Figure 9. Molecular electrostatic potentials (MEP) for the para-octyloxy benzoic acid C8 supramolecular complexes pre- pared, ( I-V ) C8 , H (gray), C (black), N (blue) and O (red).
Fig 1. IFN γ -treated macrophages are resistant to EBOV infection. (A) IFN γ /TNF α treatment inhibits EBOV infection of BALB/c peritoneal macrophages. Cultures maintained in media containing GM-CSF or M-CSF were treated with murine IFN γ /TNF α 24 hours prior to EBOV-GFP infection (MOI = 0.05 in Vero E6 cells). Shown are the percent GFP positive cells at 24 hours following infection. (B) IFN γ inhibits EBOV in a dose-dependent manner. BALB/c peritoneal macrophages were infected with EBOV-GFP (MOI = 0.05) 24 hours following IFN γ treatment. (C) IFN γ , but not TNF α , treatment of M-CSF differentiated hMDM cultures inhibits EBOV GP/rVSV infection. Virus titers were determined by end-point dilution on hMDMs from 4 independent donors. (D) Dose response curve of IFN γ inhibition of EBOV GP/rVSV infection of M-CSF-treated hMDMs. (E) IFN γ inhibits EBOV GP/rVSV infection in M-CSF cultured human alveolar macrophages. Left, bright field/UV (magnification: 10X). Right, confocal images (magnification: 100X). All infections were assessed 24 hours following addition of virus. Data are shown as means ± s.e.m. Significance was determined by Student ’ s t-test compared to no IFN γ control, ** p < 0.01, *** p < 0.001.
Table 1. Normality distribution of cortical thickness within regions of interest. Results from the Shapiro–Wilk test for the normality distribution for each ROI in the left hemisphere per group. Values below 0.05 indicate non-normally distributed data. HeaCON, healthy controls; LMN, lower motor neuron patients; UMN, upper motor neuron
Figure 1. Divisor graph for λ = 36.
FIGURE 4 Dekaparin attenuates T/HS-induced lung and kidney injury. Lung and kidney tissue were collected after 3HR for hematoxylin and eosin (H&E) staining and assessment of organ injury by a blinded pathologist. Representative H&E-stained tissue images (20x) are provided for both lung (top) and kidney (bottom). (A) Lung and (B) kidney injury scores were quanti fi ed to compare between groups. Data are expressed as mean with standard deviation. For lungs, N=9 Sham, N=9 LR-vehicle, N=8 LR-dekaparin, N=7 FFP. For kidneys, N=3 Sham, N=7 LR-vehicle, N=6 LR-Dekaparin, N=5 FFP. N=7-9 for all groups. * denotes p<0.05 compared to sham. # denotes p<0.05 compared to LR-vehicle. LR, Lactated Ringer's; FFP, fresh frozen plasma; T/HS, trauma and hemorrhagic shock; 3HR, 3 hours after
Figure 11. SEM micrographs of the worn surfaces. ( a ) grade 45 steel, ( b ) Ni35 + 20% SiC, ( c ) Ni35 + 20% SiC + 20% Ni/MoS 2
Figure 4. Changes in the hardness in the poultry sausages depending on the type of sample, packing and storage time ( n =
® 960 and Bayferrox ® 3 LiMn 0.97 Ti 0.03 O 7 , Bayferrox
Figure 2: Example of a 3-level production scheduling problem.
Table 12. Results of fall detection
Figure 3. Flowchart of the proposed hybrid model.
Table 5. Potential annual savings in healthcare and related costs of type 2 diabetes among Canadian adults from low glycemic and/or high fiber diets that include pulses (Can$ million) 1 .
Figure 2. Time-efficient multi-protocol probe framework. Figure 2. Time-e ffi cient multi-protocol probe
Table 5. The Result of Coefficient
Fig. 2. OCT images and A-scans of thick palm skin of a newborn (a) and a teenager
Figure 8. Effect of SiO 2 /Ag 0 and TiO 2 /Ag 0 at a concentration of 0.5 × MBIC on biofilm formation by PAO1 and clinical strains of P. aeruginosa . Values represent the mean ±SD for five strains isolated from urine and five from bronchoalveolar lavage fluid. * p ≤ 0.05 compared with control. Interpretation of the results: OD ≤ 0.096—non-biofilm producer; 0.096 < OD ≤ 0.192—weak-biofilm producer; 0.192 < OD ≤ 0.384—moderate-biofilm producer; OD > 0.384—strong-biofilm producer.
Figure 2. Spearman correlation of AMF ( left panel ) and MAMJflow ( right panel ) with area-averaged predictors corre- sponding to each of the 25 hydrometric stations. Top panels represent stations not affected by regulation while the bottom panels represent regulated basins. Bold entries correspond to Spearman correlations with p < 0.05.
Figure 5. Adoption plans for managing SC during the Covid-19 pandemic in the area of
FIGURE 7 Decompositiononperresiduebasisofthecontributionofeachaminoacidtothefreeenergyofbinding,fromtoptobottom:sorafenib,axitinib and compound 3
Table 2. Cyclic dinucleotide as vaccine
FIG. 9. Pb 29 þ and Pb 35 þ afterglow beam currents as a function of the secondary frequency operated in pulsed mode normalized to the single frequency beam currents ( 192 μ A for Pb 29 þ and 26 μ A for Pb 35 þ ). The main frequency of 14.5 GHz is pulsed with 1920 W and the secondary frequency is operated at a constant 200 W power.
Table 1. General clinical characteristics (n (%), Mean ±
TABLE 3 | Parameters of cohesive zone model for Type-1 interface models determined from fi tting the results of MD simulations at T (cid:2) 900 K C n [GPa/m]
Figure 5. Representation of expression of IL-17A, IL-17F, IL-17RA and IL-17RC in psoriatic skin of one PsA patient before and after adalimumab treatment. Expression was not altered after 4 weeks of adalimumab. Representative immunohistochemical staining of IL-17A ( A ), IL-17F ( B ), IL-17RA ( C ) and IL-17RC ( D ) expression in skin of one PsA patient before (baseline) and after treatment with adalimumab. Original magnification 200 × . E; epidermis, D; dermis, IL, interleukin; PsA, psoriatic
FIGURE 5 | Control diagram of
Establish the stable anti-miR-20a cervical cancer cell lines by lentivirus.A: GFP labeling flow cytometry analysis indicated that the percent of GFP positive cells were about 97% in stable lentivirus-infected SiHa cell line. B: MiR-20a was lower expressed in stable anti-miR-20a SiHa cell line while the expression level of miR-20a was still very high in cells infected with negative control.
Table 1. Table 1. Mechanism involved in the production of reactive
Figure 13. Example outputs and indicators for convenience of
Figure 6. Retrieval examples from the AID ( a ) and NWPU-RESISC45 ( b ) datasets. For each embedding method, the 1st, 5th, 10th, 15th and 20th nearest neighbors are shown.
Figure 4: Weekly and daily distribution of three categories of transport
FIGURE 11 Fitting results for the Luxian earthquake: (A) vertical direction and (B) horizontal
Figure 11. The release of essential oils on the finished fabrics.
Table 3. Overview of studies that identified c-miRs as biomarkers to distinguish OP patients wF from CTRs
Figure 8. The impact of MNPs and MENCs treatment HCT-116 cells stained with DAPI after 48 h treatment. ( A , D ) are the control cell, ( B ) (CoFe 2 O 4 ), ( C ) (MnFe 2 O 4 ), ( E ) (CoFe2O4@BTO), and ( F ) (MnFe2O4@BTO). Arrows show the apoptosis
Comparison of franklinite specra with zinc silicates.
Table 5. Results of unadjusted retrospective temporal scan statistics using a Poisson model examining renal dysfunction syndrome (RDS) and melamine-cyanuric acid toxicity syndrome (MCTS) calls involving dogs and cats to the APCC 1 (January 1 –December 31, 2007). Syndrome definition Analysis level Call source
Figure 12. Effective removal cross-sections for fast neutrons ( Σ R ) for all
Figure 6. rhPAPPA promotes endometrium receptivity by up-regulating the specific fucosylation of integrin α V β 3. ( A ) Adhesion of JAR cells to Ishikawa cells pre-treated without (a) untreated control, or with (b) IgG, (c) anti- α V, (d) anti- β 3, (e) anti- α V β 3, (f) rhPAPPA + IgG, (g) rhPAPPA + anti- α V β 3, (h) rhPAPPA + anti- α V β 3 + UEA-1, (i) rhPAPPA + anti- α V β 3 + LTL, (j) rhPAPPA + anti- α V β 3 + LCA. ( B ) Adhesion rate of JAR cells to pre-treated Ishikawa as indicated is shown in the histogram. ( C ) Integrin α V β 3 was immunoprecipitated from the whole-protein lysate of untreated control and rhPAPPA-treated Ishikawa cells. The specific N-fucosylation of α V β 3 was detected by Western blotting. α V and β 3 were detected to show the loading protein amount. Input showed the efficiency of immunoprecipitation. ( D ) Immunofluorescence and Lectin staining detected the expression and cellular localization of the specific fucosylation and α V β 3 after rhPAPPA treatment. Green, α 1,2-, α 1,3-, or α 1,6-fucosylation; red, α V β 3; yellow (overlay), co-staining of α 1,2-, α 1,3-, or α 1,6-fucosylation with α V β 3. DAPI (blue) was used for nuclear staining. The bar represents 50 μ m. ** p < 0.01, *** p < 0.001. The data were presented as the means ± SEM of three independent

- What this task involves -
Count the lines above that contain the word "production". Write only the number.

- Answer area -
2